→ **Exercise instructions**:
Give again, word for word, every line in the entries below from the line with "produsen terhadap kualitas produk." up to and including the line with "Dresden ist bekannt für seine beeindruckende", and no other line.

(Records from a dataset)
________________________________________

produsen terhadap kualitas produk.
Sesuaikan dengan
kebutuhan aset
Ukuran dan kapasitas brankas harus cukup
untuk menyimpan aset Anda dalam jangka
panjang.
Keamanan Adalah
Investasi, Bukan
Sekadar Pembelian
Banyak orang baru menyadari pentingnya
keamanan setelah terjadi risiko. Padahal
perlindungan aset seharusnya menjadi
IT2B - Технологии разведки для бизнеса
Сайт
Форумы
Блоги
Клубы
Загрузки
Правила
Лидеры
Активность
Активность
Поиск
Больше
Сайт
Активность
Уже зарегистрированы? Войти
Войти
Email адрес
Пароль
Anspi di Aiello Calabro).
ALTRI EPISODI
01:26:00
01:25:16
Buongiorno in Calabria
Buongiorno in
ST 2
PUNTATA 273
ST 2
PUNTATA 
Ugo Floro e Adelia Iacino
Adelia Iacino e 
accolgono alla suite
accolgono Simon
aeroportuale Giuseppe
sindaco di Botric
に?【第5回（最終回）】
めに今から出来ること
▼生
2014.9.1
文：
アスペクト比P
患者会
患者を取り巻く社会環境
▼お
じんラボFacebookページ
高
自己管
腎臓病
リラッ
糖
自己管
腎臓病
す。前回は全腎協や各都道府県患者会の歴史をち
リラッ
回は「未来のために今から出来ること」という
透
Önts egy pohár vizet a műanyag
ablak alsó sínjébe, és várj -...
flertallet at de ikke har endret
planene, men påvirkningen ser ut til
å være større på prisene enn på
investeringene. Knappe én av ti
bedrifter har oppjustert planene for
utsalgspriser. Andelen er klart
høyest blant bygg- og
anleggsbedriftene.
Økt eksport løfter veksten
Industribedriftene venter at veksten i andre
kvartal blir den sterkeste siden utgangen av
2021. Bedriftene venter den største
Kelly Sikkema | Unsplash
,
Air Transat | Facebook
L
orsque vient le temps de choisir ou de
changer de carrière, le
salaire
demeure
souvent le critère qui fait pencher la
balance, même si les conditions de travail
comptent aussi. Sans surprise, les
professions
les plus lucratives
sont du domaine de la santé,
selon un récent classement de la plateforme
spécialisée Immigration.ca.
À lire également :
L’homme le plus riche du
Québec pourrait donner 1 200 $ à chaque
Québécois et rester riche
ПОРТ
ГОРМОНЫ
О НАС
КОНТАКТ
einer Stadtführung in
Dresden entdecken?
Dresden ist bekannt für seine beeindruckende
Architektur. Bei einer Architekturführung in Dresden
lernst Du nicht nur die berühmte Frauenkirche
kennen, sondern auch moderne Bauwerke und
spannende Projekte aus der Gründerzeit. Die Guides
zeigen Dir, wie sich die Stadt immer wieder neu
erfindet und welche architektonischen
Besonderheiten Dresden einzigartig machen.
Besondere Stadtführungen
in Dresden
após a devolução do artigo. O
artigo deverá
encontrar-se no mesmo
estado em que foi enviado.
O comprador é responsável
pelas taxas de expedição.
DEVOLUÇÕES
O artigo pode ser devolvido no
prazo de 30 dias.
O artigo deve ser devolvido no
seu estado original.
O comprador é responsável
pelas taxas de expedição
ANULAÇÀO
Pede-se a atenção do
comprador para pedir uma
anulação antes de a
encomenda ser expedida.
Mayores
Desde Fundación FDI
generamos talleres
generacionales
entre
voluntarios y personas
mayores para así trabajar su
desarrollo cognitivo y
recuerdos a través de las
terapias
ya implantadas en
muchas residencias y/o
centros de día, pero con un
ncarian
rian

________________________________________

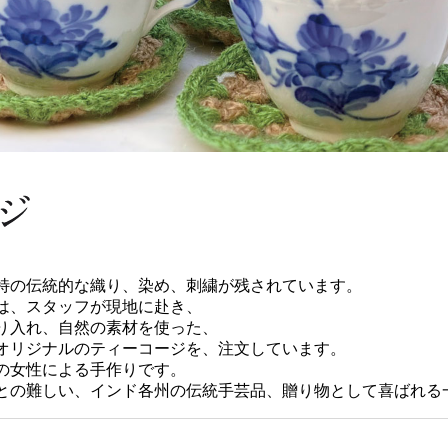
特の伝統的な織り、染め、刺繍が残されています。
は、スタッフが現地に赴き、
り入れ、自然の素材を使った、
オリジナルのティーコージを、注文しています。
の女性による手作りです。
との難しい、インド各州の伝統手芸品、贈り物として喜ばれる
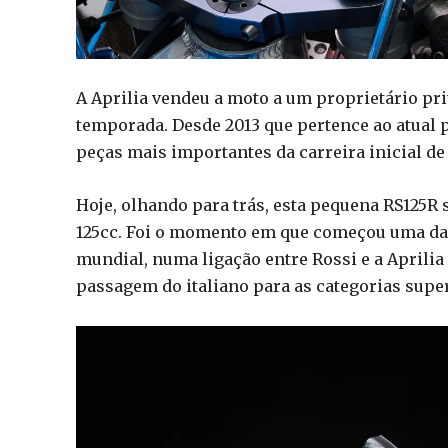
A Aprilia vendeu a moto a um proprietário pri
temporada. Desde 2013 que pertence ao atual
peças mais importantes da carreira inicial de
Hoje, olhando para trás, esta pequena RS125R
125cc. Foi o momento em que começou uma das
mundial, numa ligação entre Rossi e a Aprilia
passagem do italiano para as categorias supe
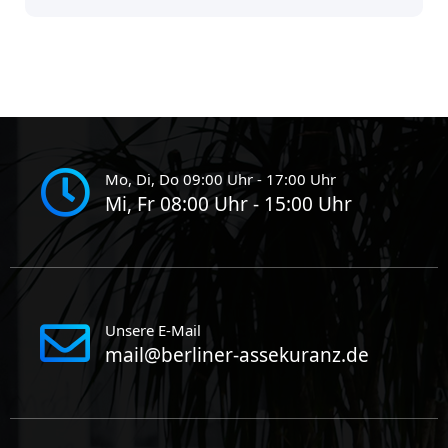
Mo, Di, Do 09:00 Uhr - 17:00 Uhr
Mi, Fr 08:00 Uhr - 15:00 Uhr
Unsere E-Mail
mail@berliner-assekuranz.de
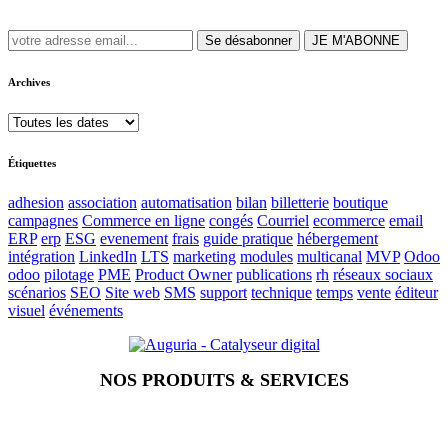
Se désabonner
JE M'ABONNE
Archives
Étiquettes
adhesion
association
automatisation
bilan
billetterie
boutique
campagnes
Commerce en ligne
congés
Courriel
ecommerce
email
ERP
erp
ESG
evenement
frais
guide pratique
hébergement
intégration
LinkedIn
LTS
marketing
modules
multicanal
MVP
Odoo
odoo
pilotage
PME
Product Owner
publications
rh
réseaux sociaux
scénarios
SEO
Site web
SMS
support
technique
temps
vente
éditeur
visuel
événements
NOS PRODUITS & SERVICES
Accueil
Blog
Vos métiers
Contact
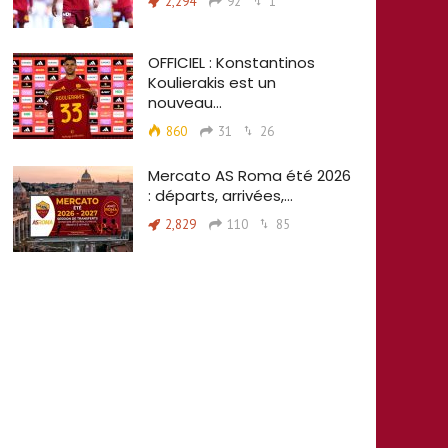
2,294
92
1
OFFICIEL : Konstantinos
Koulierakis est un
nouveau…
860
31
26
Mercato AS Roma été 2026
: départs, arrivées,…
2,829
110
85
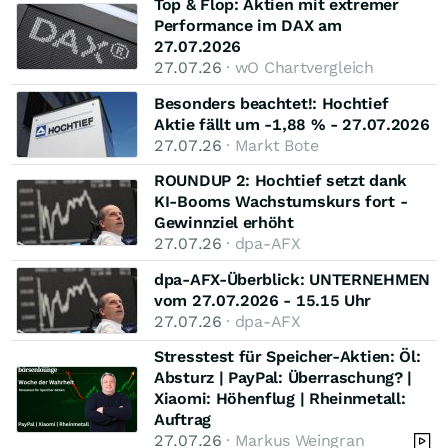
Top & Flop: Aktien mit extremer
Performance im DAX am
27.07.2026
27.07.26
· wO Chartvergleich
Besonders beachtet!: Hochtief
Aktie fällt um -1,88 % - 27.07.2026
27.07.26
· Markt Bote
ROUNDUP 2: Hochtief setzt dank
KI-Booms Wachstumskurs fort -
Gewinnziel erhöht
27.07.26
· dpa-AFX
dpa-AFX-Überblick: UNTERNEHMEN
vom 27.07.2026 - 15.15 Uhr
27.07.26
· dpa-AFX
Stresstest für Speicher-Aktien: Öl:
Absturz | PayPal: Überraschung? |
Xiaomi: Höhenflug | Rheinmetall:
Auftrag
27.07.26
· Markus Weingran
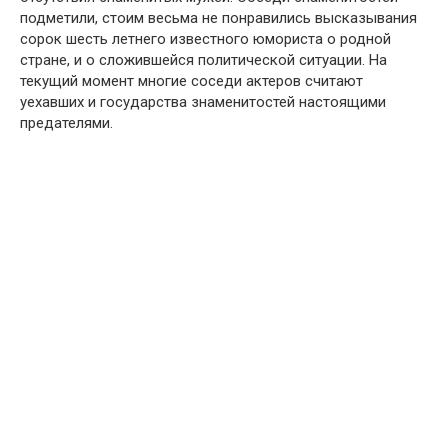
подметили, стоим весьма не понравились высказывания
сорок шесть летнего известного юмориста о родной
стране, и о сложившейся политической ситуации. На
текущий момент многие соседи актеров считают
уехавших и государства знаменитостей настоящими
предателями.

________________________________________

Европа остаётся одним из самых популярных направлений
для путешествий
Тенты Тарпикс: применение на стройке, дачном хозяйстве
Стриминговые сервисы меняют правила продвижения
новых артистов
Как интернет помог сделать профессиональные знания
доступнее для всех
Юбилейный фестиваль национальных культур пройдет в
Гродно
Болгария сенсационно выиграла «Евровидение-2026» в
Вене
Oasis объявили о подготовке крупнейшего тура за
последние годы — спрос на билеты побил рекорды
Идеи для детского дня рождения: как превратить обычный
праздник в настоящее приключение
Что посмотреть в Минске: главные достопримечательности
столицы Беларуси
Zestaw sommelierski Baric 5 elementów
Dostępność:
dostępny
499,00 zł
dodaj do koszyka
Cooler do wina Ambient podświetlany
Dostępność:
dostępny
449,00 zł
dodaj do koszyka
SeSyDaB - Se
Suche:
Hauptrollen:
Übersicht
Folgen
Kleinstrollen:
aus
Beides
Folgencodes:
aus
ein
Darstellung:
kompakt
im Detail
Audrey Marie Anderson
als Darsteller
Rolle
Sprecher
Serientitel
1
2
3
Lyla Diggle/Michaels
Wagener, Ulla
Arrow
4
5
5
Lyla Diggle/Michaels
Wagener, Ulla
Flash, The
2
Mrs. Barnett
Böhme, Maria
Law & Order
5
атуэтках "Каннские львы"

________________________________________

→ **Your response**:
produsen terhadap kualitas produk.
Sesuaikan dengan
kebutuhan aset
Ukuran dan kapasitas brankas harus cukup
untuk menyimpan aset Anda dalam jangka
panjang.
Keamanan Adalah
Investasi, Bukan
Sekadar Pembelian
Banyak orang baru menyadari pentingnya
keamanan setelah terjadi risiko. Padahal
perlindungan aset seharusnya menjadi
IT2B - Технологии разведки для бизнеса
Сайт
Форумы
Блоги
Клубы
Загрузки
Правила
Лидеры
Активность
Активность
Поиск
Больше
Сайт
Активность
Уже зарегистрированы? Войти
Войти
Email адрес
Пароль
Anspi di Aiello Calabro).
ALTRI EPISODI
01:26:00
01:25:16
Buongiorno in Calabria
Buongiorno in
ST 2
PUNTATA 273
ST 2
PUNTATA 
Ugo Floro e Adelia Iacino
Adelia Iacino e 
accolgono alla suite
accolgono Simon
aeroportuale Giuseppe
sindaco di Botric
に?【第5回（最終回）】
めに今から出来ること
▼生
2014.9.1
文：
アスペクト比P
患者会
患者を取り巻く社会環境
▼お
じんラボFacebookページ
高
自己管
腎臓病
リラッ
糖
自己管
腎臓病
す。前回は全腎協や各都道府県患者会の歴史をち
リラッ
回は「未来のために今から出来ること」という
透
Önts egy pohár vizet a műanyag
ablak alsó sínjébe, és várj -...
flertallet at de ikke har endret
planene, men påvirkningen ser ut til
å være større på prisene enn på
investeringene. Knappe én av ti
bedrifter har oppjustert planene for
utsalgspriser. Andelen er klart
høyest blant bygg- og
anleggsbedriftene.
Økt eksport løfter veksten
Industribedriftene venter at veksten i andre
kvartal blir den sterkeste siden utgangen av
2021. Bedriftene venter den største
Kelly Sikkema | Unsplash
,
Air Transat | Facebook
L
orsque vient le temps de choisir ou de
changer de carrière, le
salaire
demeure
souvent le critère qui fait pencher la
balance, même si les conditions de travail
comptent aussi. Sans surprise, les
professions
les plus lucratives
sont du domaine de la santé,
selon un récent classement de la plateforme
spécialisée Immigration.ca.
À lire également :
L’homme le plus riche du
Québec pourrait donner 1 200 $ à chaque
Québécois et rester riche
ПОРТ
ГОРМОНЫ
О НАС
КОНТАКТ
einer Stadtführung in
Dresden entdecken?
Dresden ist bekannt für seine beeindruckende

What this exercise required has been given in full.